I want to stress that I don't want this to be a debate about the rights or wrongs of debt forgivness. That has been discussed ad nauseam on many forums. 
My question is, if debt forgiveness does happen in what form can you see it occurring?


----------



## Jim2007 (23 Oct 2012)

If it ever was to happen, then I should think that the most acceptable to the tax payer would be non recourse mortgages


----------



## kmce (24 Oct 2012)

At the very least it would be great if All SVR mortgage holders were allowed to move to tracker rates
that alone would save me  400 euro a mth and MAKE all the difference to my spending power and piece of mind
All I am looking for is the same rate that half the country are paying but I am not because I STUPIDLY took a SVR with the EBS who at the time was a mutual building society for the benefit of their  members,  I always felt there were "nicer" then the big banks  - the naivity of it!!


----------



## miriammary (24 Oct 2012)

kmce said:


> At the very least it would be great if All SVR mortgage holders were allowed to move to tracker rates
> that alone would save me  400 euro a mth and MAKE all the difference to my spending power and piece of mind
> All I am looking for is the same rate that half the country are paying but I am not because I STUPIDLY took a SVR with the EBS who at the time was a mutual building society for the benefit of their  members,  I always felt there were "nicer" then the big banks  - the naivity of it!!




+1 on that, agree totally


----------



## LDhood (25 Oct 2012)

Debt forgiveness won't happen.  At least not in the way that everyone is talking about.  It's never happened that I am aware of in any industrialised, capitalistic society. 
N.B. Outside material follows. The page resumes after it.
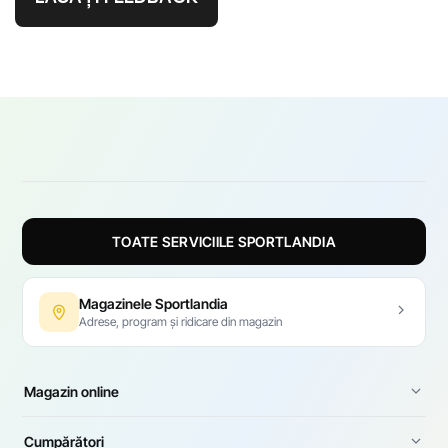
TOATE SERVICIILE SPORTLANDIA
Magazinele Sportlandia
Adrese, program și ridicare din magazin
Magazin online
Cumpărători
What may happen is that for people who have no source of income or no potential for income whatsoever- the creditors may come to an agreement that social welfare entitlements are turned into a partial debt payment or collateral. Any assets or collateral that can be leveraged will be used.  Or dependants/family may be brought into the equation to help with the debt recovery (payments, assets, etc).

The only other option is bankruptcy.  I do see the laws changing on this.


----------